American professional gambler Arnold Rothstein. He was accused of masterminding the Black Sox baseball scandal of 1919, in which eight team members of the Chicago White Sox confessed to accepting bribes to throw the World Series to the Cincinnati Reds.

He was the crime kingpin who made the mafia glamorous.

He “transformed organised crime from a thuggish activity by hoodlums into a big business, run like a corporation with himself at the top”.

He was the first to realise that Prohibition was a business opportunity to accrue enormous wealth, and mentored gangsters such as Lucky Luciano, Legs Diamond, Dutch Schultz and Meyer Lansky.

And without him we probably wouldn’t have had all the mob dramas we love so much, like The Godfather on which he was a huge influence, and Boardwalk Empire in which he was a central character.

But you’d be forgiven for not knowing the name of Arnold Rothstein, who was killed just over 90 years ago on November 6 1928 for refusing to pay a $300,000 debt owed over a fixed game of poker.

The founding father of organised crime was known, as so many mobsters are, by a variety of other monikers which give you a flavour of the huge role he played – “The Brain”, “Mr Big”, “The Fixer”, “The Big Bankroll” and “The Man Uptown”.

Born into a comfortable life in New York City in 1882, the man who’d go on to dominate the Big Apple’s Jewish Mob began gambling as a child.

He said: “I always gambled. I can’t remember when I didn’t. Maybe I gambled just to show my father he couldn’t tell me what to do, but I don’t think so.

“I think I gambled because I loved the excitement. When I gambled, nothing else mattered.”

No wonder that by his late 20s Rothstein had established a major casino and was involved in a horse track where he reputedly fixed many of the races, becoming a millionaire by the time he was 30.

But the crime that made his name, of which he was never convicted, was allegedly fixing the 1919 baseball World Series.

It’s thought his men paid members of the Chicago White Sox to throw the series against the Cincinnati Reds as he bet against them and make a huge profit in what became notorious as the Black Sox Scandal.

The advent of Prohibition saw Rothstein diversify into bootlegging and narcotics, smuggling Canadian whisky down the Hudson to New York and across the Great Lakes.

He purchased holdings in a great number of speakeasies and was the first to smuggle Scotch whisky into the States on his own fleet of transatlantic freighters.

Backed by bankers and politicians, Rothstein was able to force Tammany Hall – the Democratic political machine that ran New York – to go along with the various street gangs run by the aforementioned hoods.

He mediated between the gangs, charging a hefty fee for his services, and he became an influential mediator in the city’s legitimate business world, forcing Tammany to recognise him as a necessary ally in running the town.

Credited by many as the first successful modern drug dealer, by 1925 Rothstein’s criminal empire was vast.

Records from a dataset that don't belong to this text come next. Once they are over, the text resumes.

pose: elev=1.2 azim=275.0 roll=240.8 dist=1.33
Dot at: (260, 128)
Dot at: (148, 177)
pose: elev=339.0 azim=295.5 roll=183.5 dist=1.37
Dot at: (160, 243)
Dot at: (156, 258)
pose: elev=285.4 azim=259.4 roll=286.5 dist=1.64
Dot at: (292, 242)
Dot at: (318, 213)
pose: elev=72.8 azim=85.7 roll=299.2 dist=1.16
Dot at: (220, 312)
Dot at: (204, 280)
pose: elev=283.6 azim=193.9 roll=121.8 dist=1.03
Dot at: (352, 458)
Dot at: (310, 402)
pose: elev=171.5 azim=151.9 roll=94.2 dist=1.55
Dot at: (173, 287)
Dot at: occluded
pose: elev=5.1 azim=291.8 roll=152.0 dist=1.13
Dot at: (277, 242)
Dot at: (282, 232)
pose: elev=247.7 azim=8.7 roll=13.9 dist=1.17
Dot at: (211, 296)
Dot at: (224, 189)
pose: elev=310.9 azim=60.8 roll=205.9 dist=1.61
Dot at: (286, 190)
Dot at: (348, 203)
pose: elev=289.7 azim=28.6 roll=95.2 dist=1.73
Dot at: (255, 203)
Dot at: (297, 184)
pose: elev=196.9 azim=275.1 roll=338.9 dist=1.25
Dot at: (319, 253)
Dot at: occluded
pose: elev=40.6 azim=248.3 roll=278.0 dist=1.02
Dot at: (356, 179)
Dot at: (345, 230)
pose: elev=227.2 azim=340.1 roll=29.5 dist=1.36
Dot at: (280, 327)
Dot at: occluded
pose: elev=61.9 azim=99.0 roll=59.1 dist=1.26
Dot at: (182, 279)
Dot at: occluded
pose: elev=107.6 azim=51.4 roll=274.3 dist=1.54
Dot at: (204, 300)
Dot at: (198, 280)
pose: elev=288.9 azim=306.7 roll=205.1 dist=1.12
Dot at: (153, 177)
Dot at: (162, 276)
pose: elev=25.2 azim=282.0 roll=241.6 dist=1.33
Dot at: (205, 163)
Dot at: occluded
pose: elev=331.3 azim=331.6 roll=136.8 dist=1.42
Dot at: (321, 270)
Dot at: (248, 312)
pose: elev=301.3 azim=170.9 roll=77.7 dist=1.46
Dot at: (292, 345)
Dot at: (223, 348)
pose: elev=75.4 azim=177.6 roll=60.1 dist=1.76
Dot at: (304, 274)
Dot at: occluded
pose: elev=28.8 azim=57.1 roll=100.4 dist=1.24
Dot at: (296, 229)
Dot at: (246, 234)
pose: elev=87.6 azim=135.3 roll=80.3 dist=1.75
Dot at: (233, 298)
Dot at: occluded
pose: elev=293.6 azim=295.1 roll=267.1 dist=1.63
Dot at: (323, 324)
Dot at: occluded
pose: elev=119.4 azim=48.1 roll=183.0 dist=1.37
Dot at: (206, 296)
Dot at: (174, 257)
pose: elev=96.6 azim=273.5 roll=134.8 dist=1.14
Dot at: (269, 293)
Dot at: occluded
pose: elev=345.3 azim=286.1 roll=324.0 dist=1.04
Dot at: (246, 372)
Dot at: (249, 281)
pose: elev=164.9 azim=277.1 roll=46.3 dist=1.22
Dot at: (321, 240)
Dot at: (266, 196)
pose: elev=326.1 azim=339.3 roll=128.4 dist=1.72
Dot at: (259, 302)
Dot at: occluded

He was the biggest bootlegger in the country and had amassed a fortune equivalent to $150m in today’s money.

Rothstein would often do business on the street surrounded by his bodyguards but they did him no good when he was shot and mortally wounded during a business meeting in the Park Central Hotel.

The shooting was apparently linked to debts he ran up after hitting a cold streak during a three-day poker game the previous month, which he claimed was fixed and so wouldn’t pay up.

Rothstein lingered on for two days but refused to name names and no one has ever been brought to book for the murder.